__Saved entries__:

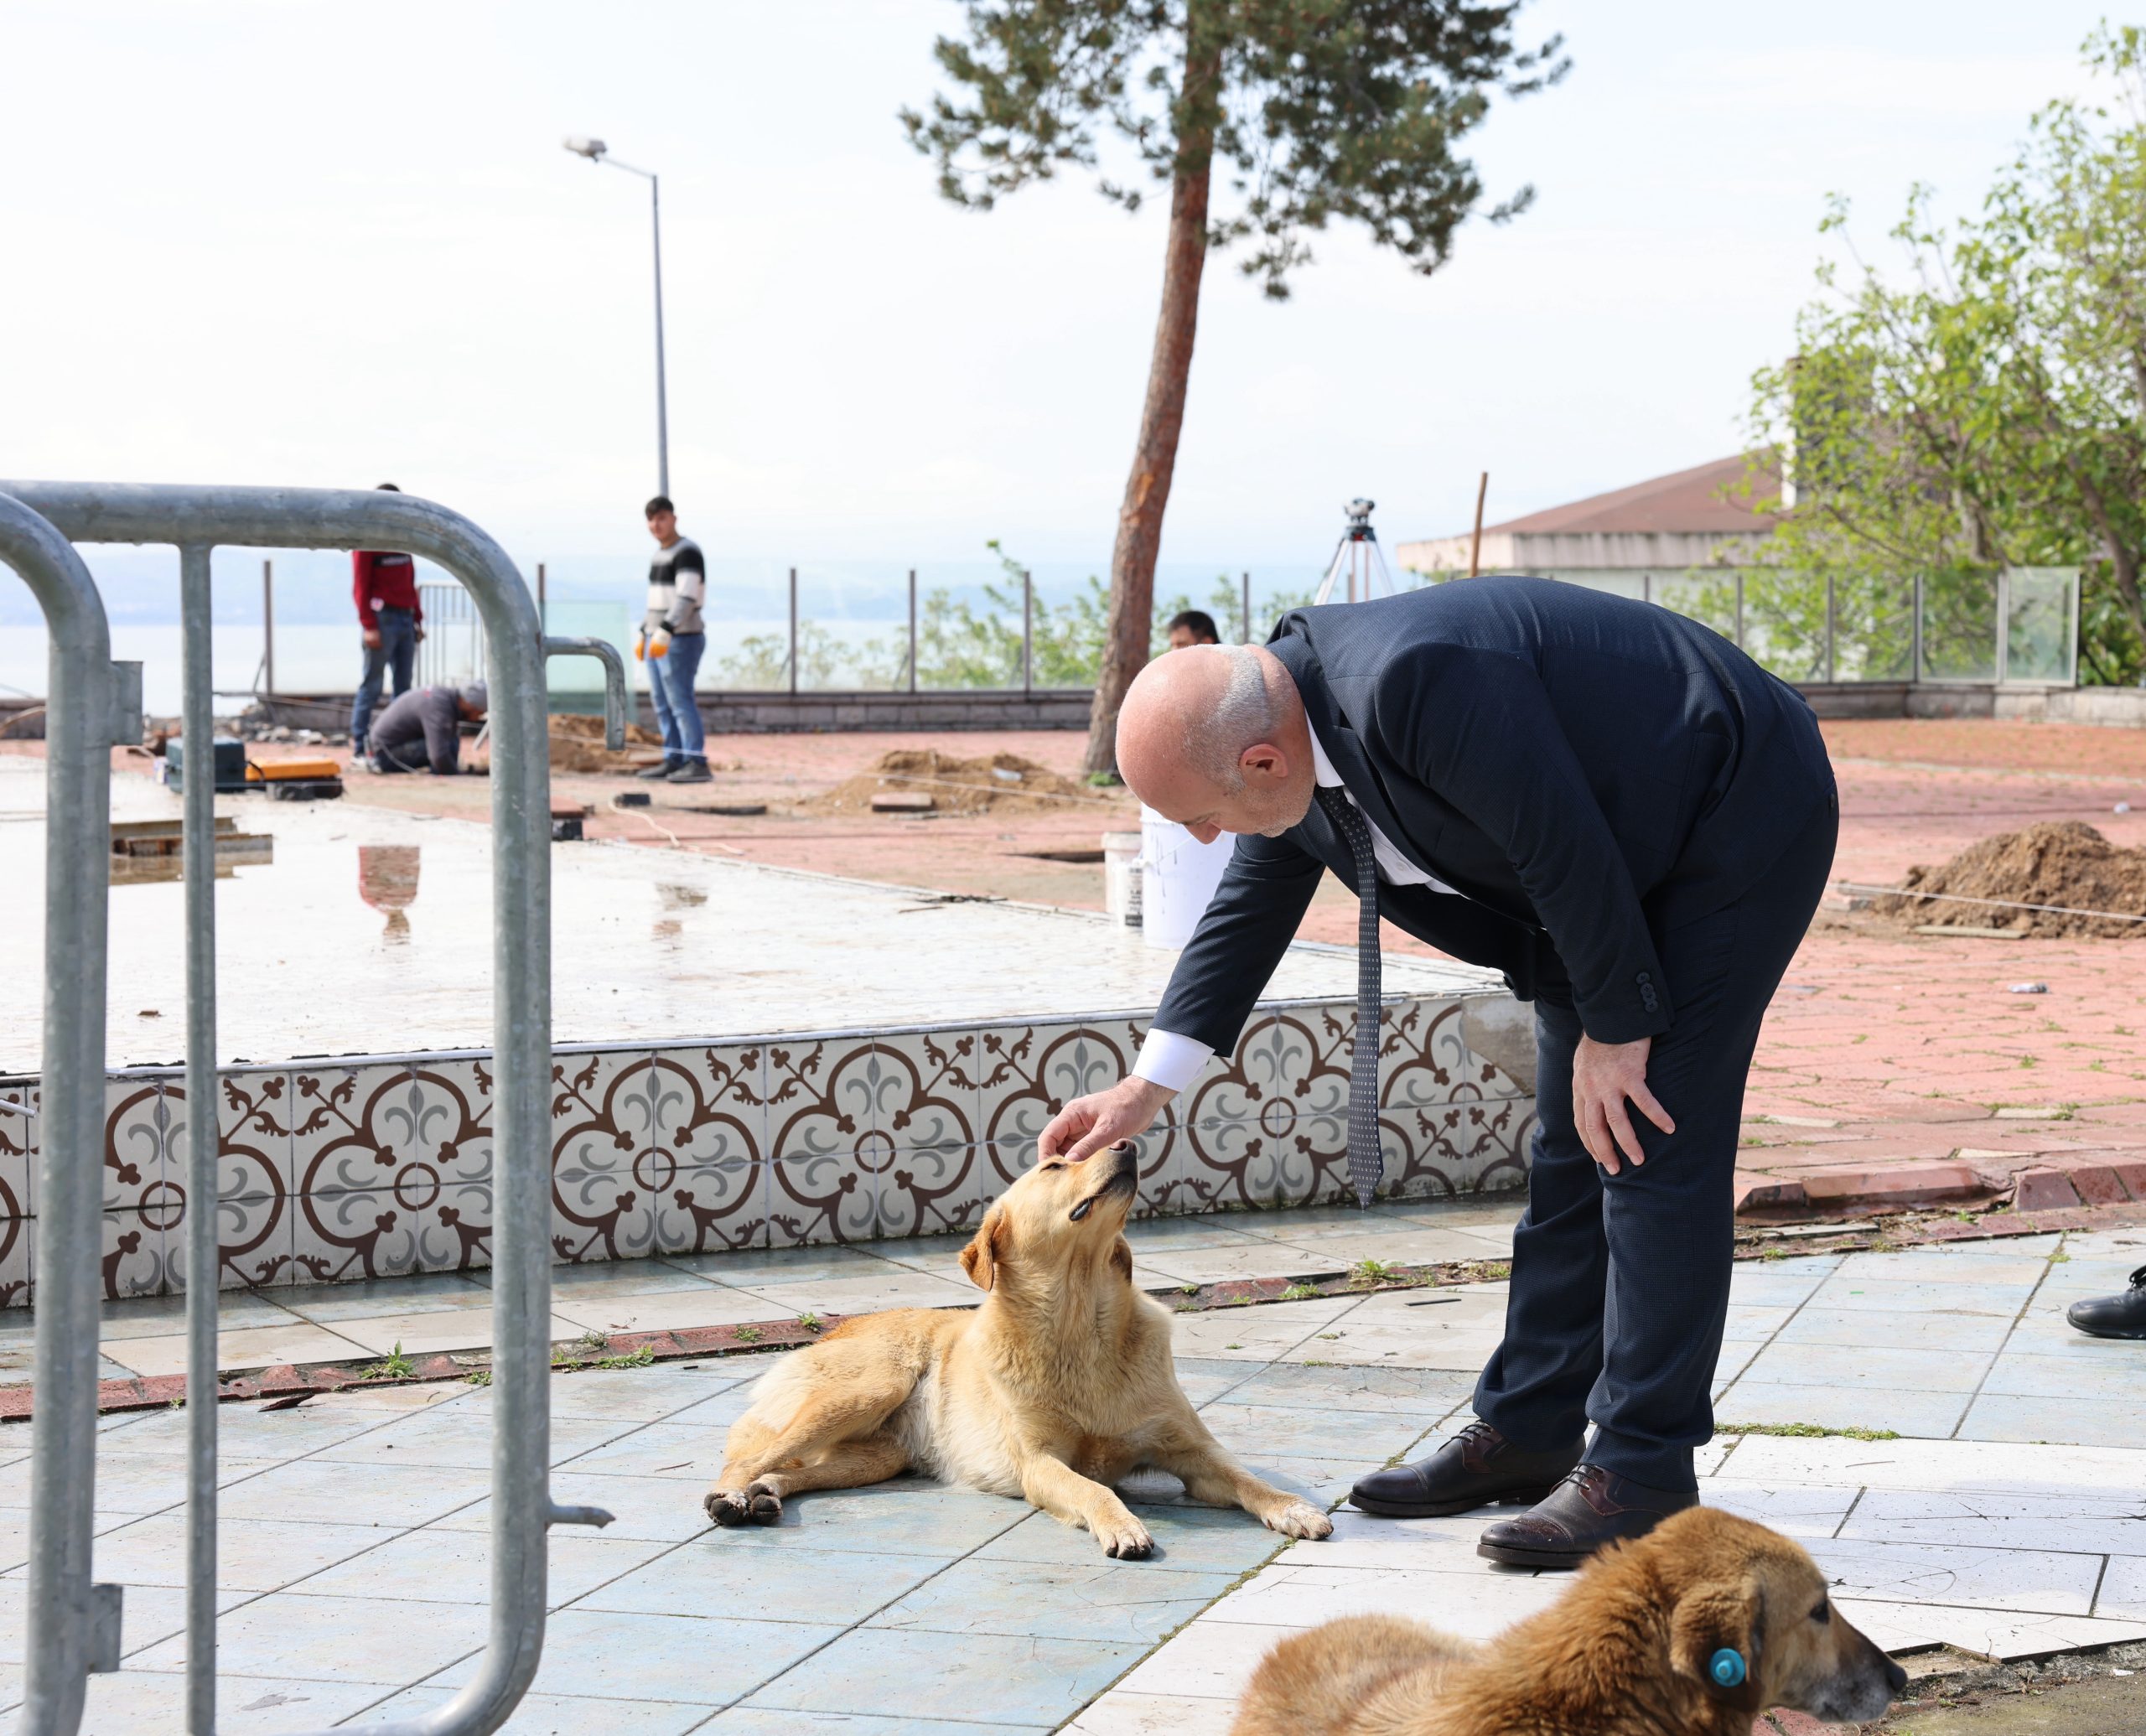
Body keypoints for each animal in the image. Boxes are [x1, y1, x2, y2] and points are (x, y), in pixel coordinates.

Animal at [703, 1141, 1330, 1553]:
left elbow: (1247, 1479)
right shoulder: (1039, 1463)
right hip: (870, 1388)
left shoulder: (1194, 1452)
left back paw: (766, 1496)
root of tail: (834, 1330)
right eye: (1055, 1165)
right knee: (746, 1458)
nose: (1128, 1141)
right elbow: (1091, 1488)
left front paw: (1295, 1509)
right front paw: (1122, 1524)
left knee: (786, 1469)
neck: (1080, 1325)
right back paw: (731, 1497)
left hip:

__Activity__:
Determine the number of lines in the records that contain the word "left", and provide that number alone.

__Answer section__:
6